▶ _WHAT IS BEING ASKED_
Counting case-sensitively, how many lines in the entries below contain the string "qCreatedBy"? Reply with the number alone.
┌──
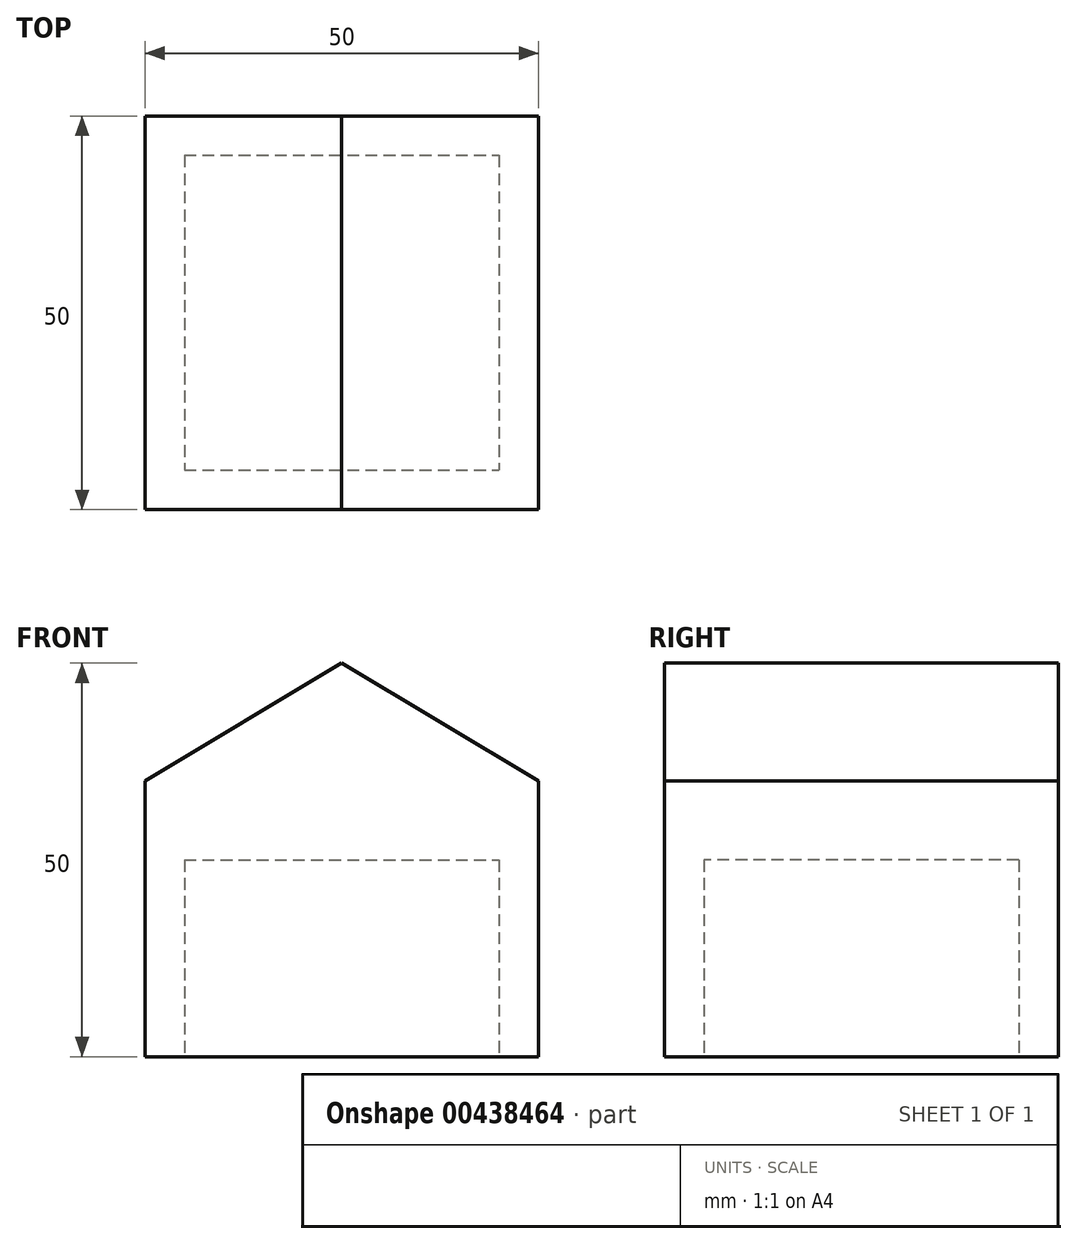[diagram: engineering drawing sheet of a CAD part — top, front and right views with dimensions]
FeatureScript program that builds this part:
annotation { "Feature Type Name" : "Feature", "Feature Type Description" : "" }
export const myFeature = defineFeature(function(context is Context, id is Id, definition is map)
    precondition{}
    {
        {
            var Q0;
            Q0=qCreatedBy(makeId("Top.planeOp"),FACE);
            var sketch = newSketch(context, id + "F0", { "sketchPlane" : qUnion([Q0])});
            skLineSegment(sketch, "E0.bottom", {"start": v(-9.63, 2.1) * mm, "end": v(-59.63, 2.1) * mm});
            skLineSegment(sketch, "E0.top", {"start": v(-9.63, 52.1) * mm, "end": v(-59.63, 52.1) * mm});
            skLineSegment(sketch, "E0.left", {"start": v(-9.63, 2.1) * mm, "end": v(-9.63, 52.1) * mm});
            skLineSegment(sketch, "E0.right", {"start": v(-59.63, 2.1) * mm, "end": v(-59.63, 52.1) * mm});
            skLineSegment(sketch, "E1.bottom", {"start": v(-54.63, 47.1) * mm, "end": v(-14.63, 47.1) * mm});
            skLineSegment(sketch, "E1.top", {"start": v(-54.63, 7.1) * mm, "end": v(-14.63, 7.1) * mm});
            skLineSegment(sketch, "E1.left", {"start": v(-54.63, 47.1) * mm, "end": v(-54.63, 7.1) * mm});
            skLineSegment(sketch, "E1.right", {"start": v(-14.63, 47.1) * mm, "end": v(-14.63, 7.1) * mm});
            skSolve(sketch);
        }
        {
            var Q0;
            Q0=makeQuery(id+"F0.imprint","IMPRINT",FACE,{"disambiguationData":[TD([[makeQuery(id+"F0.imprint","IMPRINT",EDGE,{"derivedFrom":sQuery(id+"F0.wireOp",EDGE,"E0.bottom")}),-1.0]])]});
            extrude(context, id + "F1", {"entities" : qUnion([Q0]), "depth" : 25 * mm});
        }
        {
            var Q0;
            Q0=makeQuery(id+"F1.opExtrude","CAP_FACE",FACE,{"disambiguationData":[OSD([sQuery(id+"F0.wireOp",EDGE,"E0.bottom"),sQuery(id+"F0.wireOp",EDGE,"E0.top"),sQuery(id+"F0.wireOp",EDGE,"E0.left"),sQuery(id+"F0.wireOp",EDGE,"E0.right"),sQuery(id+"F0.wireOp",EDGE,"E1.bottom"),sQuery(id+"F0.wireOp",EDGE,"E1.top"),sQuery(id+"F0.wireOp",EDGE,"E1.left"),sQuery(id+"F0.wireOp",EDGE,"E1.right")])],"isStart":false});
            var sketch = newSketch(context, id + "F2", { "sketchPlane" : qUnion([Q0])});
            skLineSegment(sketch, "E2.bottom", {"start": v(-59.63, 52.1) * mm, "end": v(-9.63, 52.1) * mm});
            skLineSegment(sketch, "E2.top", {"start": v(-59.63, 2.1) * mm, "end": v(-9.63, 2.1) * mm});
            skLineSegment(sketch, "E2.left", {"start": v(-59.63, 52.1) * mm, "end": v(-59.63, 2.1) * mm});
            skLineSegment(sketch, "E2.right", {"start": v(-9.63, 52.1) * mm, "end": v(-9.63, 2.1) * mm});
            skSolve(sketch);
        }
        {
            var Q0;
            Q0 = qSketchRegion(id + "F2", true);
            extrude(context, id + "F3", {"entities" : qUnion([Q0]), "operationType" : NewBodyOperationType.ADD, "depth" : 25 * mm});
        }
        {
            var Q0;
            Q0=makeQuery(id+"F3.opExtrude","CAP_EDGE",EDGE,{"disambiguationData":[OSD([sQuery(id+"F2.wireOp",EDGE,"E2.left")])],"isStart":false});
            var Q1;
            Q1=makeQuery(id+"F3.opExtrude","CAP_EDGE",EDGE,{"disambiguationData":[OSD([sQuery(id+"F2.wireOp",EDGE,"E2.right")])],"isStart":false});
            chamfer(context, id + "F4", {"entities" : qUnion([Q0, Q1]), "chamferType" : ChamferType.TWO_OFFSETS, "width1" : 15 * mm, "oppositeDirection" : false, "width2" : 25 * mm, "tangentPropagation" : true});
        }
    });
└──
┌──
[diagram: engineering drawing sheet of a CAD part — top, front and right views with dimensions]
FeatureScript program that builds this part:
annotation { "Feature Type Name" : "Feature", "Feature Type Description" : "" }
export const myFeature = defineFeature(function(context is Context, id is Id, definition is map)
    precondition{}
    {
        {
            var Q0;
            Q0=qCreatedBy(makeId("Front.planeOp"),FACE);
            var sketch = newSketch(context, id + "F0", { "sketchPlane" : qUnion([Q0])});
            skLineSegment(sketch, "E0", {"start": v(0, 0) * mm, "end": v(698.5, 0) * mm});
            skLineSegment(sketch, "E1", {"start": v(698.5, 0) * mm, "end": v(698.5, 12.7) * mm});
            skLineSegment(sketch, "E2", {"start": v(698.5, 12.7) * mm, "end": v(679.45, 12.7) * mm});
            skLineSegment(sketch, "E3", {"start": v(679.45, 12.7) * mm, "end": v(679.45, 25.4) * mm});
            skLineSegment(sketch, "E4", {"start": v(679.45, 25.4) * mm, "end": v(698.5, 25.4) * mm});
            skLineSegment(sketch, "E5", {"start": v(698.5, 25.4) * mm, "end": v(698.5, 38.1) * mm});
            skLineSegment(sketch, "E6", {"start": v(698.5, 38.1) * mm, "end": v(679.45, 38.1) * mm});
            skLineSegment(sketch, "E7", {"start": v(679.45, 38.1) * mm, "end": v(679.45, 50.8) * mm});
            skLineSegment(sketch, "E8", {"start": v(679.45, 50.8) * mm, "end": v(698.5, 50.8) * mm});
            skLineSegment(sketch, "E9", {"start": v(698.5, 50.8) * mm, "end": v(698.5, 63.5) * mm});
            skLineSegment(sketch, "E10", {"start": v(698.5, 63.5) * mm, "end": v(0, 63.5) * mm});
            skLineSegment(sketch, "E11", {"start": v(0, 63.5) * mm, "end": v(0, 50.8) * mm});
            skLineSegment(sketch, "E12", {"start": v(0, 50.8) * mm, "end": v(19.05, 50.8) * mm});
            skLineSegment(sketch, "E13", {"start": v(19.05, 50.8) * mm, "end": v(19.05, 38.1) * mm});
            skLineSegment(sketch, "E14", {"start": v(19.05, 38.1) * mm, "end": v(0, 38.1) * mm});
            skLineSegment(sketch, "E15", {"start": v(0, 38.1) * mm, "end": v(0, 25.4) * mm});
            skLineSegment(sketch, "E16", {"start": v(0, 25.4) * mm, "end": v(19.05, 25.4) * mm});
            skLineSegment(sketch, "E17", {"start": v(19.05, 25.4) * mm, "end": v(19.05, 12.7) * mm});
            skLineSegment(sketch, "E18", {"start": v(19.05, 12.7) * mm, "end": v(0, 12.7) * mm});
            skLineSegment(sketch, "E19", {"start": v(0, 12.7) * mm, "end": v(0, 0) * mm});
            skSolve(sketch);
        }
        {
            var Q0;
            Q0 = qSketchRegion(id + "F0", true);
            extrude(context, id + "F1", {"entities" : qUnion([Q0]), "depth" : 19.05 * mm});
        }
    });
└──
▶ _ANSWER TO THE PROBLEM_
2